▶ **About this exercise**: Please print each of the entries below exactly.

(Saved entries)
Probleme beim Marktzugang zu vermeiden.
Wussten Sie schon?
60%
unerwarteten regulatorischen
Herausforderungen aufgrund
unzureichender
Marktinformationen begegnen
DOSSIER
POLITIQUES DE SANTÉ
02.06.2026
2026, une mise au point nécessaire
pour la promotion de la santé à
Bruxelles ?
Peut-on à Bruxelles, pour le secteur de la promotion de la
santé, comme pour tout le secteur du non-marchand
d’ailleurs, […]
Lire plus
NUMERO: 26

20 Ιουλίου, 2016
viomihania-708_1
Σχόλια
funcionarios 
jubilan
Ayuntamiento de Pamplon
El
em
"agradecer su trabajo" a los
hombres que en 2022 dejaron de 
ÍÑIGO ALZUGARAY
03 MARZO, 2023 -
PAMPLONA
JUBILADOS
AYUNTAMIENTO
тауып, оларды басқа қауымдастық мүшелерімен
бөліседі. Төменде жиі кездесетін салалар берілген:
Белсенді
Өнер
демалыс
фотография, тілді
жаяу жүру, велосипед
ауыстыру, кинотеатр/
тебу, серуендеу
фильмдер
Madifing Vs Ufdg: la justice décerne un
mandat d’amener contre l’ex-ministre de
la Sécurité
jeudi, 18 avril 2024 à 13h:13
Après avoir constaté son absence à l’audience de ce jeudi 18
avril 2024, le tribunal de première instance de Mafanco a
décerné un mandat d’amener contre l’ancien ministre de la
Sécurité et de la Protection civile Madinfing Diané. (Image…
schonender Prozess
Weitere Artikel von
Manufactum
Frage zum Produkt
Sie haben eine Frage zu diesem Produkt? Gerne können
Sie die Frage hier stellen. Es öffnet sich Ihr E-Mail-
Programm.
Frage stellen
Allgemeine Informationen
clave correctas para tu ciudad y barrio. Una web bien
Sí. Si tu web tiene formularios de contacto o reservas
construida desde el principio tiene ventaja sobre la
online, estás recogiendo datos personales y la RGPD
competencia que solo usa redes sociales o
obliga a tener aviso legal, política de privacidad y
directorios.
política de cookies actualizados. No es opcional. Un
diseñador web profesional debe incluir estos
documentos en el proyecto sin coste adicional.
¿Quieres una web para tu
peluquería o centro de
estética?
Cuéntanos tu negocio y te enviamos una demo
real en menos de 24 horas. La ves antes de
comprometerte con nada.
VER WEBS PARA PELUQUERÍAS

▶ **Answer box**:
Probleme beim Marktzugang zu vermeiden.
Wussten Sie schon?
60%
unerwarteten regulatorischen
Herausforderungen aufgrund
unzureichender
Marktinformationen begegnen
DOSSIER
POLITIQUES DE SANTÉ
02.06.2026
2026, une mise au point nécessaire
pour la promotion de la santé à
Bruxelles ?
Peut-on à Bruxelles, pour le secteur de la promotion de la
santé, comme pour tout le secteur du non-marchand
d’ailleurs, […]
Lire plus
NUMERO: 26

20 Ιουλίου, 2016
viomihania-708_1
Σχόλια
funcionarios 
jubilan
Ayuntamiento de Pamplon
El
em
"agradecer su trabajo" a los
hombres que en 2022 dejaron de 
ÍÑIGO ALZUGARAY
03 MARZO, 2023 -
PAMPLONA
JUBILADOS
AYUNTAMIENTO
тауып, оларды басқа қауымдастық мүшелерімен
бөліседі. Төменде жиі кездесетін салалар берілген:
Белсенді
Өнер
демалыс
фотография, тілді
жаяу жүру, велосипед
ауыстыру, кинотеатр/
тебу, серуендеу
фильмдер
Madifing Vs Ufdg: la justice décerne un
mandat d’amener contre l’ex-ministre de
la Sécurité
jeudi, 18 avril 2024 à 13h:13
Après avoir constaté son absence à l’audience de ce jeudi 18
avril 2024, le tribunal de première instance de Mafanco a
décerné un mandat d’amener contre l’ancien ministre de la
Sécurité et de la Protection civile Madinfing Diané. (Image…
schonender Prozess
Weitere Artikel von
Manufactum
Frage zum Produkt
Sie haben eine Frage zu diesem Produkt? Gerne können
Sie die Frage hier stellen. Es öffnet sich Ihr E-Mail-
Programm.
Frage stellen
Allgemeine Informationen
clave correctas para tu ciudad y barrio. Una web bien
Sí. Si tu web tiene formularios de contacto o reservas
construida desde el principio tiene ventaja sobre la
online, estás recogiendo datos personales y la RGPD
competencia que solo usa redes sociales o
obliga a tener aviso legal, política de privacidad y
directorios.
política de cookies actualizados. No es opcional. Un
diseñador web profesional debe incluir estos
documentos en el proyecto sin coste adicional.
¿Quieres una web para tu
peluquería o centro de
estética?
Cuéntanos tu negocio y te enviamos una demo
real en menos de 24 horas. La ves antes de
comprometerte con nada.
VER WEBS PARA PELUQUERÍAS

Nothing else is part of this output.